- TASK STATEMENT: Start with the line containing "5.295 Visite" and write out each line through the end of the listing, exactly as given.

++++ PROVIDED RECORDS

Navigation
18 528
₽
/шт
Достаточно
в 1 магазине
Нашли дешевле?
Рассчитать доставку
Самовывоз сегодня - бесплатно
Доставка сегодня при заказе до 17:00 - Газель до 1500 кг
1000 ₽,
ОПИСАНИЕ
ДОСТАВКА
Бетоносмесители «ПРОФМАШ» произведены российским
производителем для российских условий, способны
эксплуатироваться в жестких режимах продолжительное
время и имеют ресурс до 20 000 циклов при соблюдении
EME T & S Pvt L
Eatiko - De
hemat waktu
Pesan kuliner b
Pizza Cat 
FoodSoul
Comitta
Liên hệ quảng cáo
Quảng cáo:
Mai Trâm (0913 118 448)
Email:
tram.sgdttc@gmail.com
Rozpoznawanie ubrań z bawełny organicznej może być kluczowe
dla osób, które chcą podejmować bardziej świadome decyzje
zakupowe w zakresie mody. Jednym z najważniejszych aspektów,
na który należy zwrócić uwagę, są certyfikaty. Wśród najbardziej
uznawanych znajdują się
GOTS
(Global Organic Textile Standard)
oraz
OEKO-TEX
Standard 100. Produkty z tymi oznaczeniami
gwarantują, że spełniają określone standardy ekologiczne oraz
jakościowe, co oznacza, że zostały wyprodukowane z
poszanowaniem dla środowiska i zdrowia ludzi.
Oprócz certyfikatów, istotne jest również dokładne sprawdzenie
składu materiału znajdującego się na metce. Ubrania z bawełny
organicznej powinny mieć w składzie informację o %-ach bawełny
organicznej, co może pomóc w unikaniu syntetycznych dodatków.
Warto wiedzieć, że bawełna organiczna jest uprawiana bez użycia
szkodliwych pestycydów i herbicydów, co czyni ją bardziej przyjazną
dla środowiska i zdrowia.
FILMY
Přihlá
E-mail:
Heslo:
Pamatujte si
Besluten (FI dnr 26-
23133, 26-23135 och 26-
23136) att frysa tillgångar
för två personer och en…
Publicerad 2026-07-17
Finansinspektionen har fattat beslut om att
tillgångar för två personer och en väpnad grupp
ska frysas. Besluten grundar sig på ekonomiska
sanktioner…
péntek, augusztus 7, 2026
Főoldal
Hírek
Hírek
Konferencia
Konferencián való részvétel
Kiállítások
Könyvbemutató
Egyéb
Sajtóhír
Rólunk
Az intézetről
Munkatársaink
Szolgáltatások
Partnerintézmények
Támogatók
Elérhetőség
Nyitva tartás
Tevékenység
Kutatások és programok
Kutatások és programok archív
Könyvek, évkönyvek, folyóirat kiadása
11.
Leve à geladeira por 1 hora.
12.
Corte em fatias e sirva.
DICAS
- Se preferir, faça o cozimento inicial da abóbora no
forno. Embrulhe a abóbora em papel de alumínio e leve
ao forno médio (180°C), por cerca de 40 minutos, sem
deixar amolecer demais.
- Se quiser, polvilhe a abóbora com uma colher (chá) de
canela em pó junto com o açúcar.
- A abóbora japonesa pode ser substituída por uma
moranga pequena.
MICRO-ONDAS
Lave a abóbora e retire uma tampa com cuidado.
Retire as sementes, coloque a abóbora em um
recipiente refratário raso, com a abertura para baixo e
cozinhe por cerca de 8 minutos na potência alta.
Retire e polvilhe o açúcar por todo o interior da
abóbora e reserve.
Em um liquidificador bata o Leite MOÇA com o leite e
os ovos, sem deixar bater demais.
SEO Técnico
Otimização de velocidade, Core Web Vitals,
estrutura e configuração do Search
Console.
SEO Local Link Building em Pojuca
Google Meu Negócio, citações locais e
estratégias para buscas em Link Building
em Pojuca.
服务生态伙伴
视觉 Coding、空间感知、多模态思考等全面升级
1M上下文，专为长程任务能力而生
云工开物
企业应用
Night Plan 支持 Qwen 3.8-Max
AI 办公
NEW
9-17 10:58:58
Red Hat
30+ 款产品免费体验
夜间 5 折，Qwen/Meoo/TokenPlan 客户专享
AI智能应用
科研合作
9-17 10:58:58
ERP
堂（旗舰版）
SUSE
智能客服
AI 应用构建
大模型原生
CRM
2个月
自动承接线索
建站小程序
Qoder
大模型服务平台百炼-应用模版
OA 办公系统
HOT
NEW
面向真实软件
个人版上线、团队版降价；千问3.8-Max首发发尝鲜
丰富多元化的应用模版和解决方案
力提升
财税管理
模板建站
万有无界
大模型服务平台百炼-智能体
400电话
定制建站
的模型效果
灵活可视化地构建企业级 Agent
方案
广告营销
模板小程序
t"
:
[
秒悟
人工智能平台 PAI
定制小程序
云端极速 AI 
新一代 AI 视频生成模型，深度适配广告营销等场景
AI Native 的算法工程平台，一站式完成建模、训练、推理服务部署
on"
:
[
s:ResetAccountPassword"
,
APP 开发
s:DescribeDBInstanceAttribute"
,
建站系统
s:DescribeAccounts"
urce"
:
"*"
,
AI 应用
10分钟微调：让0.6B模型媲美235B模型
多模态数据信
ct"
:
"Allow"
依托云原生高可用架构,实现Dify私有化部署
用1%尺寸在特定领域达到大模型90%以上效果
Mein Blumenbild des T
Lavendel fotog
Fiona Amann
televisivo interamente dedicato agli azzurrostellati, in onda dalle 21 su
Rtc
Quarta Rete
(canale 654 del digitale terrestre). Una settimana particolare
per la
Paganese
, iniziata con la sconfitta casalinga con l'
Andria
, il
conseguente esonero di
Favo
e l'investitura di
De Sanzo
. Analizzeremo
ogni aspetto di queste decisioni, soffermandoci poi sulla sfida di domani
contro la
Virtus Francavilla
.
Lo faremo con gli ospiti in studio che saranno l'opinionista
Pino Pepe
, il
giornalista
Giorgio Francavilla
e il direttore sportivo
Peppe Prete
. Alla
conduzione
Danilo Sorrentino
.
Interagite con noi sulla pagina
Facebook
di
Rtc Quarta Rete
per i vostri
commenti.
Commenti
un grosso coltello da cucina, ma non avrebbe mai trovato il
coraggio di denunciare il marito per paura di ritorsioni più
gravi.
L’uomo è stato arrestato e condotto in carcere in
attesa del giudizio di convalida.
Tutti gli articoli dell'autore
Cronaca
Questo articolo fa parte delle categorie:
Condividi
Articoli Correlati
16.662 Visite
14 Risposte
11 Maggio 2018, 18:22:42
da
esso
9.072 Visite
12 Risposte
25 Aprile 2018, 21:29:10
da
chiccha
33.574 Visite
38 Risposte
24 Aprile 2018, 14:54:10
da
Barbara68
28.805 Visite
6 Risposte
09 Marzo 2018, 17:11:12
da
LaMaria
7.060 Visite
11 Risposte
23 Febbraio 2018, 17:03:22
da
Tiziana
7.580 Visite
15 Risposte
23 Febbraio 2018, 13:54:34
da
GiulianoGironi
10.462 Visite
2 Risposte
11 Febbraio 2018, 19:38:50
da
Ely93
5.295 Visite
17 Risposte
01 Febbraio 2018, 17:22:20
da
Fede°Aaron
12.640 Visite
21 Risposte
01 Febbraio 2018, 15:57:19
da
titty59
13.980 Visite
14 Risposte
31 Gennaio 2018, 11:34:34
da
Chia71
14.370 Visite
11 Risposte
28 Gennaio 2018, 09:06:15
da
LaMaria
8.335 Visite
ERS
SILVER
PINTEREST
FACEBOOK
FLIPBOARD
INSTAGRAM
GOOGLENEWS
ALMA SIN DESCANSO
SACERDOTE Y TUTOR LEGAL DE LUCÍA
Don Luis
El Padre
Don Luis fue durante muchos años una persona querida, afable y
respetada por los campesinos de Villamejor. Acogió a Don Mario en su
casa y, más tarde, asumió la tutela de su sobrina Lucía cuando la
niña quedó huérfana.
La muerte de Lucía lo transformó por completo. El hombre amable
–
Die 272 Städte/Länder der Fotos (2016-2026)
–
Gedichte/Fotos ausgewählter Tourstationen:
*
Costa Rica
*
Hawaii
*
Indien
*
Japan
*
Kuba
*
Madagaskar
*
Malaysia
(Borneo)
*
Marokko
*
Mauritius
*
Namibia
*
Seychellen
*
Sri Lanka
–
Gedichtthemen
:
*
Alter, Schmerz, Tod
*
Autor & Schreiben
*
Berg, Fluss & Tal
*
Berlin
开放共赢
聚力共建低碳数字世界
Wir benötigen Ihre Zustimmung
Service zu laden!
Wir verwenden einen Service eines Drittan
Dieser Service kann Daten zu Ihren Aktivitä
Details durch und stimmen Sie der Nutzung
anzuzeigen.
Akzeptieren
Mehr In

++++++++

- PROBLEM SOLUTION:
5.295 Visite
17 Risposte
01 Febbraio 2018, 17:22:20
da
Fede°Aaron
12.640 Visite
21 Risposte
01 Febbraio 2018, 15:57:19
da
titty59
13.980 Visite
14 Risposte
31 Gennaio 2018, 11:34:34
da
Chia71
14.370 Visite
11 Risposte
28 Gennaio 2018, 09:06:15
da
LaMaria
8.335 Visite
ERS
SILVER
PINTEREST
FACEBOOK
FLIPBOARD
INSTAGRAM
GOOGLENEWS
ALMA SIN DESCANSO
SACERDOTE Y TUTOR LEGAL DE LUCÍA
Don Luis
El Padre
Don Luis fue durante muchos años una persona querida, afable y
respetada por los campesinos de Villamejor. Acogió a Don Mario en su
casa y, más tarde, asumió la tutela de su sobrina Lucía cuando la
niña quedó huérfana.
La muerte de Lucía lo transformó por completo. El hombre amable
–
Die 272 Städte/Länder der Fotos (2016-2026)
–
Gedichte/Fotos ausgewählter Tourstationen:
*
Costa Rica
*
Hawaii
*
Indien
*
Japan
*
Kuba
*
Madagaskar
*
Malaysia
(Borneo)
*
Marokko
*
Mauritius
*
Namibia
*
Seychellen
*
Sri Lanka
–
Gedichtthemen
:
*
Alter, Schmerz, Tod
*
Autor & Schreiben
*
Berg, Fluss & Tal
*
Berlin
开放共赢
聚力共建低碳数字世界
Wir benötigen Ihre Zustimmung
Service zu laden!
Wir verwenden einen Service eines Drittan
Dieser Service kann Daten zu Ihren Aktivitä
Details durch und stimmen Sie der Nutzung
anzuzeigen.
Akzeptieren
Mehr In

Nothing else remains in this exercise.